Der Bürgerkrieg im Irak in den Jahren 2006 und 2007 hat die vormals friedliche Koexistenz zwischen Sunniten und Schiiten im Irak nochmals schwer erschüttert, Angehörige der sunnitischen Glaubensgemeinschaft werden häufig zu Zielen von Angriffen von schiitischen Milizen. Weder seitens des irakischen Staates noch von Milizen der PMU liegt jedoch keine systematische Verfolgung und Misshandlung von Angehörigen der sunnitischen Glaubensgemeinschaft vor. Mit einem Anteil von ca. 35 % - 40 % der Gesamtbevölkerung bilden die Angehörigen der sunnitischen Glaubensgemeinschaft die größte Gruppe der Minderheiten des Irak und sind in Gesellschaft und in der Politik vertreten und treten auch zu den Parlamentswahlen im Mai 2018 auch sunnitische Parteien an.

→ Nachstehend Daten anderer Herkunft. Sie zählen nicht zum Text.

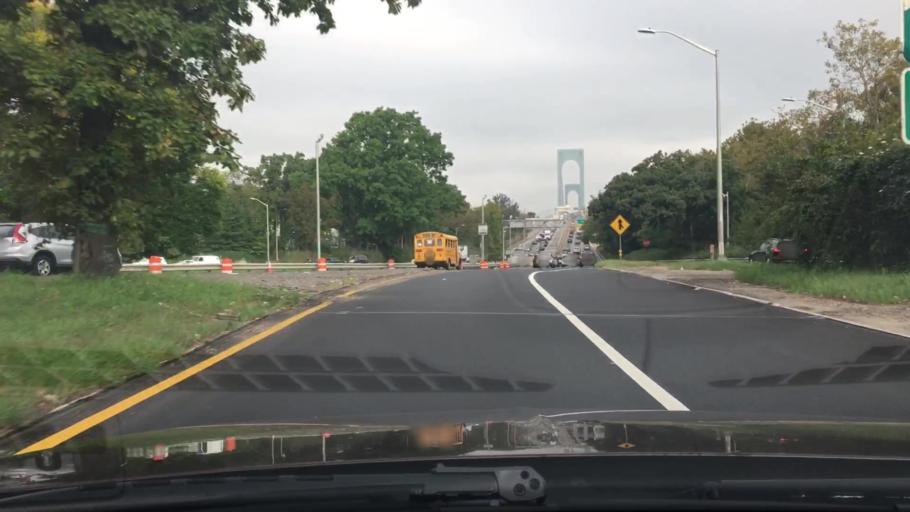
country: US
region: New York
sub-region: Bronx
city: The Bronx
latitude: 40.7907
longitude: -73.8224
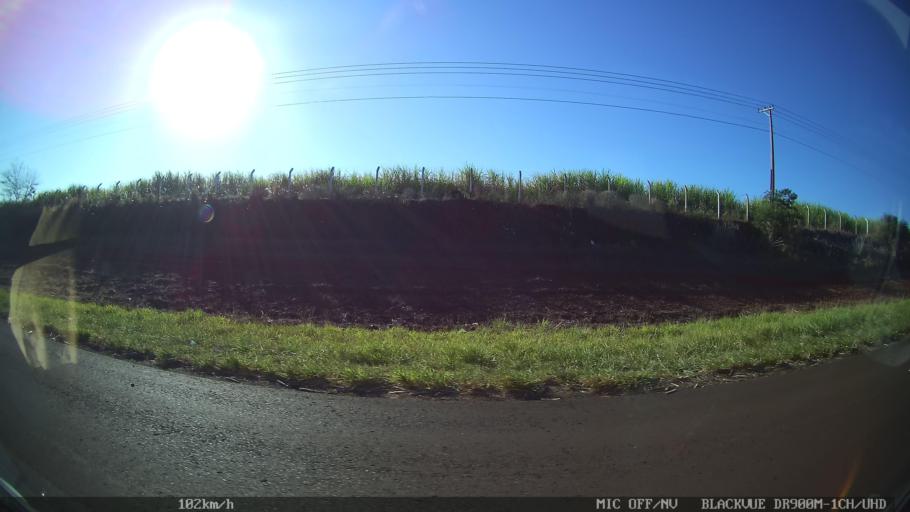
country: BR
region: Sao Paulo
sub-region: Olimpia
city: Olimpia
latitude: -20.7206
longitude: -49.0160
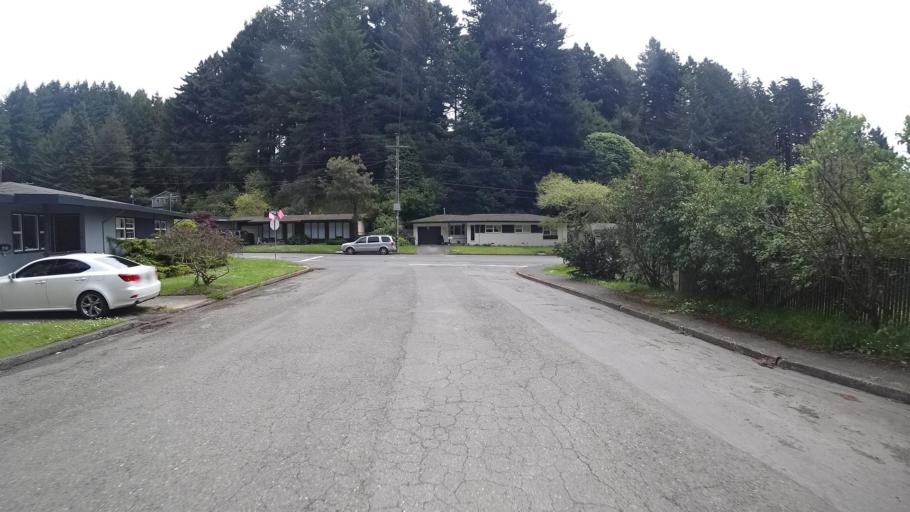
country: US
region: California
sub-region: Humboldt County
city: Arcata
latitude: 40.8614
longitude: -124.0678
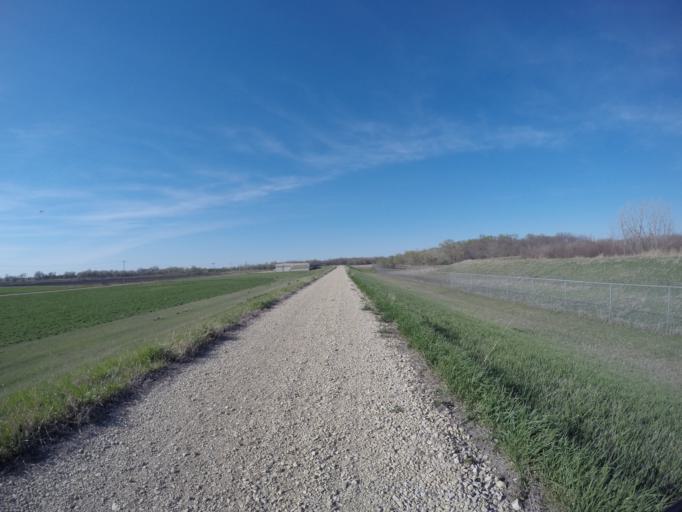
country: US
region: Kansas
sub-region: Saline County
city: Salina
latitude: 38.8552
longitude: -97.5748
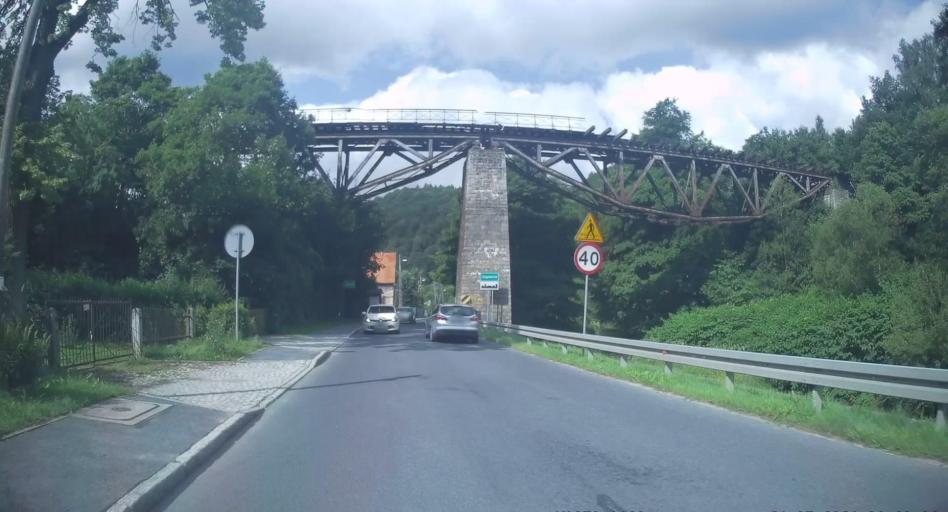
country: PL
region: Lower Silesian Voivodeship
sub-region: Powiat walbrzyski
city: Walim
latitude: 50.7403
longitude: 16.4092
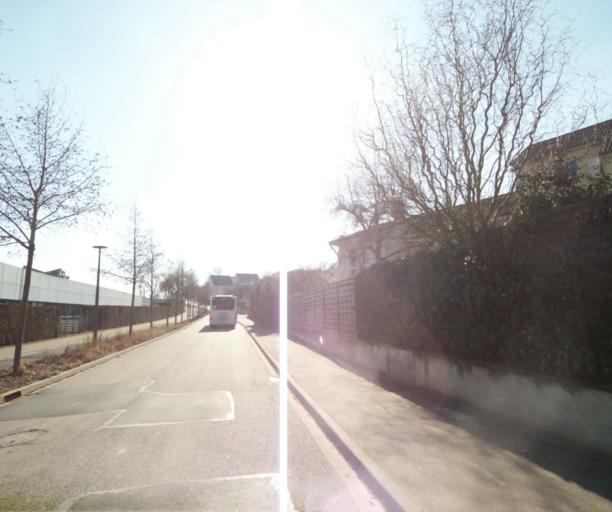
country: FR
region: Lorraine
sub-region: Departement de Meurthe-et-Moselle
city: Vandoeuvre-les-Nancy
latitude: 48.6539
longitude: 6.1761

Eine landesweite und systematische Verfolgung für Angehörige der sunnitischen Glaubensgemeinschaft besteht nicht. Es gibt nach wie vor Regionen, die mehrheitlich sunnitisch geprägt sind. Darüber gibt es auch in dem von Schiiten dominierten und weitestgehend stabilen Süden des Iraks sunnitische Enklaven und ein weitestgehend beständiges Nebeneinander von Sunniten und Schiiten.

Quellen:

- AA - Auswärtiges Amt (12.2.2018): Bericht über die asyl- und abschiebungsrelevante Lage in der Republik Irak. https://www.ecoi.net/en/file/local/1437719/4598 1531143225 deutschland-auswaertiges-amt-bericht-ueber-die-asyl-und-abschiebungsrelevante-lage-in-der-republik-irak-stand-dezember-2017-12-02-2018.pdf, Zugriff 19.7.2018

- USDOS - United States Department of State (20.4.2018): Country Report on Human Rights Practices 2017 - Iraq. https://www.ecoi.net/de/dokument/1430110.html, Zugriff 17.8.2018

- Al-Araby, 'Don't enter Baghdad': Wave of murder-kidnappings grips Iraq capital, https://www.alaraby.co.uk/english/news/2017/5/17/dont-enter-baghdad-wave-of-murder-kidnappings-grips-iraq-capital, 17.05.2017, Zugriff 16.10.2018

- Institute of war, Final 2014 Iraqi National Elections Results by Major Political Groups (19.05.2014), http://iswiraq.blogspot.co.at/2014/05/final-2014-iraqi-national-elections.html#!/2014/05/final-2014-iraqi-national-elections.html, Zugriff 16.10.2018

- Rudaw, Kurdish, Sunni MPs boycott Iraqi parliament session over budget dispute, 01.03.2018, http://www.rudaw.net/english/middleeast/iraq/03012018, Zugriff 17.10.2018

- UK Home Office: Country Policy and Information Note Iraq: Sunni (Arab) Muslims, 06/2017, https://www.ecoi.net/en/file/local/1403272/1226_1499246656_iraq-sunni-arabs-cpin-v2-0-june-2017.pdf, Zugriff 17.10.2018

- WING, Joel, Musings on Iraq, 649 Deaths, 275 Wounded Feb 2018 In Iraq (UPDATED), 03.03.2018 http://musingsoniraq.blogspot.co.at/ mwN. letzter Zugriff 17.10.2018

1.3.4. Zur innerstaatlichen Fluchtalternative für arabische Sunniten im Irak:

Laut UNHCR wurden in fast allen Teilen des Landes für Binnenflüchtlinge verschärfte Zugangs- und Aufenthaltsbeschränkungen implementiert. Zu den verschärften Maßnahmen gehören die Notwendigkeit des Vorweisens eines Bürgen, die Registrierung bei lokalen Behörden, sowie das Durchlaufen von Sicherheitsüberprüfungen durch mehrere verschiedene Sicherheitsbehörden, da die Regionen fürchten, dass sich IS-Kämpfer unter den Schutzsuchenden befinden.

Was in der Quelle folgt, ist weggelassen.